The “Anchorage formula” refers to alleged understandings reached at a summit meeting between US President Donald J. Trump and Putin in Anchorage, Alaska, on 15 August 2025. However, according to CNN analysis, the meeting did not result in any kind of concrete “understandings” and there was no mention of an Anchorage Formula until months later.

The earliest documented use of the term appears to be by Deputy Foreign Minister Sergey Ryabkov on 8 October 2025, when he declared that “the powerful momentum from Anchorage towards reaching agreements […] has been largely exhausted”, blaming Europeans and “proponents of fighting to the last Ukrainian”. A few weeks later, he stated that “Anchorage has set the parameters within which we should work. We have no alternative”.

Lavrov has described the alleged Anchorage agreement as the sole diplomatic solution to the Russo-Ukrainian war, declaring the inadmissibility of “blurring the letter and spirit of Anchorage” in any possible peace plan. He has argued that Russia and the United States reached agreement on the “solving of the Ukraine crisis” but US officials are now “backtracking from their own initiatives”. He later stated: “If we approach this ‘as men’, they made an offer – and we accepted. It means that the problem needs to be solved”.   

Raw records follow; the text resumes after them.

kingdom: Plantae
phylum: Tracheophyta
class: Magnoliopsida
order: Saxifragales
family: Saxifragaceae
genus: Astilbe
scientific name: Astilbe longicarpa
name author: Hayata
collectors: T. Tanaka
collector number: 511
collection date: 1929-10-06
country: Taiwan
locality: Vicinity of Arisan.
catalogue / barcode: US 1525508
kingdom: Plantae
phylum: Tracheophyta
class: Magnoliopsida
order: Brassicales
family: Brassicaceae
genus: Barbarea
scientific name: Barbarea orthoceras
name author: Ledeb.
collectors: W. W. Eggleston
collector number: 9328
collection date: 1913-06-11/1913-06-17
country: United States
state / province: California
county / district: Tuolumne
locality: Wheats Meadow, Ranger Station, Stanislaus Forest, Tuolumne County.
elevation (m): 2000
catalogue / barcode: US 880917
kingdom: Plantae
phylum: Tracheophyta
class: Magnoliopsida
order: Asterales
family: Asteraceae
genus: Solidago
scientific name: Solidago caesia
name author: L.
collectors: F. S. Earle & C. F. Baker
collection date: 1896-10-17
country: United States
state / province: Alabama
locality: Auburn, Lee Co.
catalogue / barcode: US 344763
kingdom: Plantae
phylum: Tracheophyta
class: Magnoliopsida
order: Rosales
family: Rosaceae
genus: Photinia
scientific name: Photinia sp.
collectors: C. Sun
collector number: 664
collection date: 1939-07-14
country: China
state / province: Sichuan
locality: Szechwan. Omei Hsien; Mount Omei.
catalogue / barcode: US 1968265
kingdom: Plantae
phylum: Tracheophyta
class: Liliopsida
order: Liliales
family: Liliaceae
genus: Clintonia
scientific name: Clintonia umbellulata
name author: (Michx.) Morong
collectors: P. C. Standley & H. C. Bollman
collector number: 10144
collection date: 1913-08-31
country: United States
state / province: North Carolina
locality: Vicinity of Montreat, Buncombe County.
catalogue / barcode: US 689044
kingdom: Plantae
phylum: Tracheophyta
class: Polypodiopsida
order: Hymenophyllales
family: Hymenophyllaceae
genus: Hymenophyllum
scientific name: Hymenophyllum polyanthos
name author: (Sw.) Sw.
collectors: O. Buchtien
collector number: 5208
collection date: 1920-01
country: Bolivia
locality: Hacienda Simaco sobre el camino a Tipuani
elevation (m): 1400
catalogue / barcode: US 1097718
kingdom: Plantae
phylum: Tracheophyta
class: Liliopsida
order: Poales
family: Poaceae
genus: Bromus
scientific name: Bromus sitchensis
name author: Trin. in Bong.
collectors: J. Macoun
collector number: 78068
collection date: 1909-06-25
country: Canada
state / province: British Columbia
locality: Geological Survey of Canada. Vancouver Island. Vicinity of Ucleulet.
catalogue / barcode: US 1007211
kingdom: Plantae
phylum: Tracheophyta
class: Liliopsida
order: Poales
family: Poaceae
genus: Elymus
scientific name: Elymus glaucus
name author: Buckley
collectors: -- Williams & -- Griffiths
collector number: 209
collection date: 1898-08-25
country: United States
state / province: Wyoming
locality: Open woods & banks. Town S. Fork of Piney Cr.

What the Anchorage formula really means is open to interpretation. According to the Russian Minister of Foreign Affairs, not only Donbas but also “Novorossiya” – a territory encompassing the southern mainland of Ukraine – belong to Russia and “Russia will fulfil its process of reuniting these traditionally Russian lands with its “native harbour”. Kremlin spokesperson Dmitri Peskov has suggested a somewhat more flexible approach: “Exactly what formula we are considering for the Anchorage formula, I cannot tell you”.

Moscow insists that Russia is under threat, primarily from Europe. European countries are also alleged to be undermining a peaceful resolution to the Russo-Ukrainian war. The United States, for now, is described as a reasonable actor that is willing to engage in talks with Russia. It is political leaders “in Brussels and London”, fumes Lavrov, that are “interfering in the movement of Russia and the USA towards peace in Ukraine”.

Concluding remarks and policy implications

Moscow’s aim in 2026 is to take control of the entire Donbas region, and perhaps other territories that the Russian Armed Forces are currently unable to occupy. The Kremlin is seeking to achieve these territorial gains through diplomatic means while preparing for a long-term military conflict.

The Anchorage formula is a Russian diplomatic construct used to frame ongoing negotiations around territorial claims in Ukraine, particularly with regard to control of the Donbas region. It has no direct link to the wider political and military goals set by Moscow. Whether the rhetoric will stick and influence US-Russian talks remains to be seen.

Europe needs to prepare for an enduring Russian security threat. Official Russian statements suggest no moderation regarding Ukraine, although a certain flexibility (or uncertainty) can be detected regarding the precise parameters of a potential end to the war.